The story, despite the subtitle, is not really untold. The broad outlines appear in all comprehensive histories of the war. Historians of wartime Washington have paid particular attention to the period — excellent, if abbreviated, accounts can be found in Margaret Leech’s 1941 classic “Reveille in Washington” and Ernest B. Furgurson’s “Freedom Rising: Washington in the Civil War,” published in 2004.

But the Lockwoods — both born and raised in Washington — present the first full-length treatment, and it is a detail-laden treasure.

They present a day-by-day account, from April 15, the day President Abraham Lincoln’s call for 75,000 volunteers to defend the Union was published, to April 25, the day the 7th New York Regiment arrived in the city, relieving the siege.

That structure lends itself to mounting tension and helps provide a sense of the fear and panic that enveloped the federal capital, a city with Southern sensibilities that was surrounded by slave-holding states.

It seemed obvious that the Confederates across the Potomac would attack and capture the seat of Northern government, which lacked both natural and man-made defenses. In fact, it remains something of a mystery even today why that didn’t happen.

The Lockwoods offer several plausible explanations. For starters, Southern leaders were thinking tactically rather than strategically at the beginning. They felt it was more important to use scarce resources to capture the arsenals at Harpers Ferry and Norfolk, Va.

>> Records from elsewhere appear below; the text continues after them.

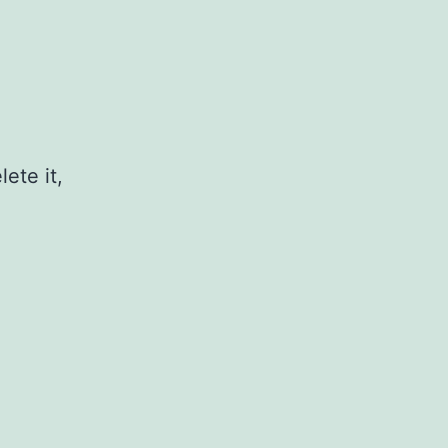
ete it,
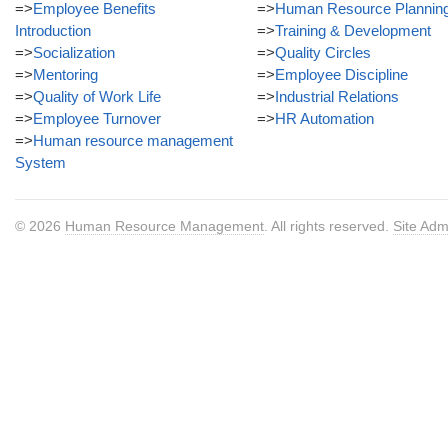
=>
Employee Benefits
=>
Human Resource Plannin
Introduction
=>
Training & Development
=>
Socialization
=>
Quality Circles
=>
Mentoring
=>
Employee Discipline
=>
Quality of Work Life
=>
Industrial Relations
=>
Employee Turnover
=>
HR Automation
=>
Human resource management
System
© 2026
Human Resource Management
. All rights reserved.
Site Adm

Northerners also wildly overestimated the number and effectiveness of Southern troops so early in the conflict, and many of the soldiers the South did have were far from Washington.

Lastly, Confederate caution ruled. A dash for Washington that succeeded might well bring a quick end to the war and win independence for the Confederacy. But an attack that bold that failed might have dire consequences for the fledgling government.

So on the Virginia side they stayed, and a cold peace reigned until the First Battle of Manassas three months later.

But the citizens of Washington were not privy to Southern deliberations, and they worried themselves into a frazzle. Here is where the Lockwoods shine: Using newspaper accounts, diaries and letters, they paint a vivid portrait of a city on the edge, its citizens fearful of invasion, suspicious of their neighbors and desperately wondering when help would arrive.

Help was on the way, but it took awhile to get here. State governors responded with enthusiasm to Lincoln’s call for volunteers, and companies were quickly organized. Many had already been formed in anticipation of war.

If the siege could be said to have a turning point, it came April 19, when the 6th Massachusetts Regiment was attacked by a mob in Baltimore.

Slave-holding Maryland was a nest of intrigue, and Baltimore had a well-earned reputation as a violent place. In those days, Charm City was known as Mob City for the annual Election Day riots that occurred in the years leading to civil war.

The immediate effect on Washingtonians of the Baltimore attack was to increase the fear. People began to wonder if anybody was ever going to come to their aid. Secessionists in towns around the capital tried to block railroad access.

But the attack on the 6th Massachusetts — coming as it did on the anniversary of the battles of Lexington and Concord — galvanized the North. Members of the 6th became the “Minute Men of ’61.” Washington, which Lucius Chittenden wrote bore the “aspects of a besieged town,” was still having to fend for itself, but at least now its residents knew there were Northern soldiers moving to its relief.

The April 24 edition of the Washington Star was headlined “NO TRAINS — NO TELEGRAPH — NO ANYTHING,” but it was almost over at that point. The next day, the eagerly awaited 7th New York Regiment marched into town, and most of the fear died away amid concerts and celebrations.

The Civil War is probably the most well-chronicled event in American history. The Lockwoods don’t unearth any startlingly new material here — all their major sources have been used before. But “The Siege of Washington” adds to our sum of knowledge about the war by putting those earliest days on a well-lighted stage and focuses our attention on just the right actors.